Keep it straightforward
The comprehensive monitoring of website or coding project start with good error tracking; the easier your setup, the less cost you can bring to your staff. Getting a logically organized plan for your project launches helps you to manage your projects’ unpredictable changes or interruptions, including glitches, more readily.
When you see a bug, it is easy to document with sticky notes, a notepad, or spreadsheets, but if you do this for a few weeks, you can soon figure out that the lack of structure creates more trouble than it is worth.
It is at this stage that bug management tools come in handy.
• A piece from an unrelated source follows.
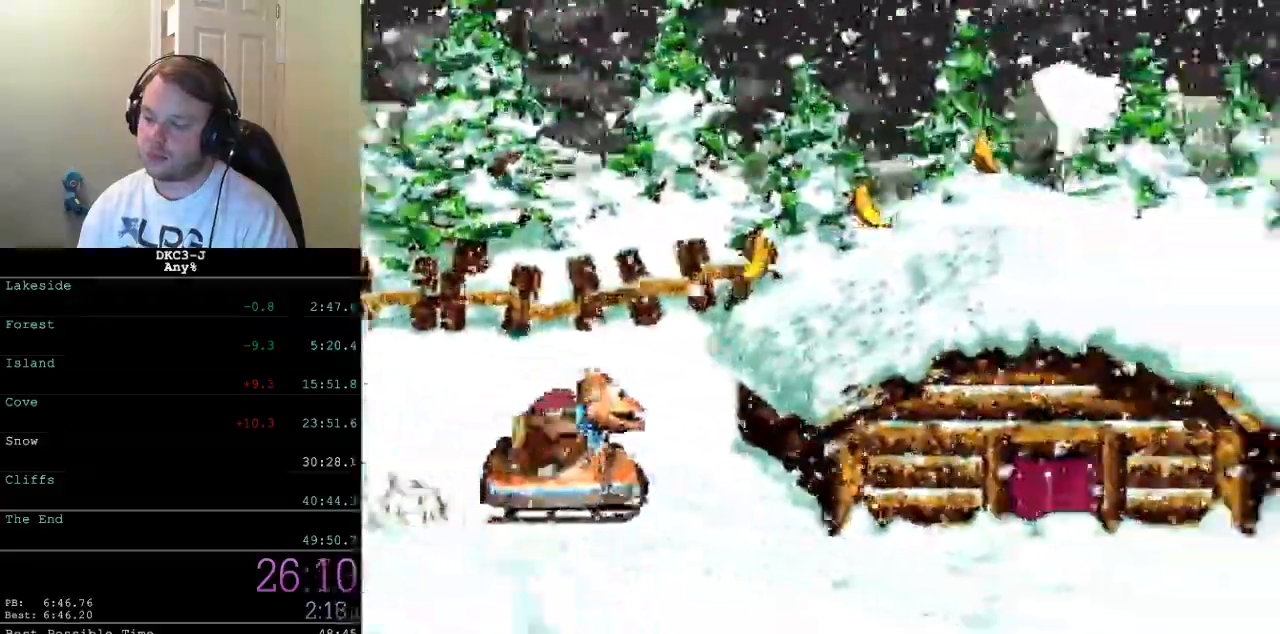
{"buttons": ["B", "Y", "DPAD_RIGHT"], "events": [[200, "B", "up"], [300, "B", "down"]]}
Select a tool where errors in a database can be tracked and explicitly linked to other products, such as releases.
Classify the bug
When you start monitoring bugs in apps or websites, one of the first things you’ll want to set up is field models. Using this opportunity to address the experience and make sure you raise questions such as:
- When anyone is reporting a bug, what fields can appear on the fault form?
- Will the fields of your form appear in a particular order?
- Planned outcomes
- To whom the bug is allocated
- Definition of the defect
- The minimum steps are taken to replicate the defect
- Climate Ambient (what browser, etc.)
- Are there any fields that are read-only?
- Are these fields necessary? All or most of these fields are usually required:
- Clear title, which can be searched
- The bug’s priority or seriousness
And so on.
When it comes to website bug tracking, you may also want to provide certain extra areas, such as an option to provide screenshots, that will help the individual reporting the bug with more detail.
Note that too many fields may be overwhelming and deter individuals from reporting bugs, while too few fields can not catch the main data effectively. So, after you identify your fields, any time somebody has a new idea for one, try not to constantly incorporate fields, because odds are you’re overdoing it. Test a variety of bug management tools and see which fits best to your needs.
Organizing and managing the vulnerabilities
The easiest way to guarantee team effectiveness is to establish a consistent hierarchical framework for the records of defects. This will easily allow members of your team to find pre-existing bugs and run reviews through bug groups.
Aspects to consider:
- How do you like to organize bugs? They can be classified according to the software update, edition, or publication.
- Will there be restricted access to such glitches for certain individuals?
- Will there be restricted access to some areas for certain people?
These factors can assist in the most effective way to simplify your bug operation.
Set up a monitoring mechanism
You’ll still want to know the course across the company that the defects follow. It will avoid the lack of reports, guarantee that everybody knows who is accountable for whom, and ensure that everyone follows the protocols they can follow.
Ask yourself the following questions:
- How are bugs allocated, prioritized, and planned?
- How does a bug pass around your organization, e.g., should your bug have to follow a fixed course from step to step?
- Will a defect be able to immediately transfer from ‘Found’ to ‘Fixed’ or does it first proceed through a ‘Checking’ phase?
- Are there rules you would like to link to certain steps in your process of bug tracking?
Make sure you have the whole team buy-in
Eventually, if the whole team isn’t using it, a decent bug monitoring database won’t be effective. Your website bug tracking can be logged and handled regularly as the whole team uses the same framework, so it is wise to begin by allowing all the partners (developers, quality assurance, customer support, project managers, etc.) to analyze the tools and attempt to make a choice together.
Bug management tools truly help in finding the bugs, solving them, and maintaining a smooth testing environment. They are truly an asset to software testing companies out there.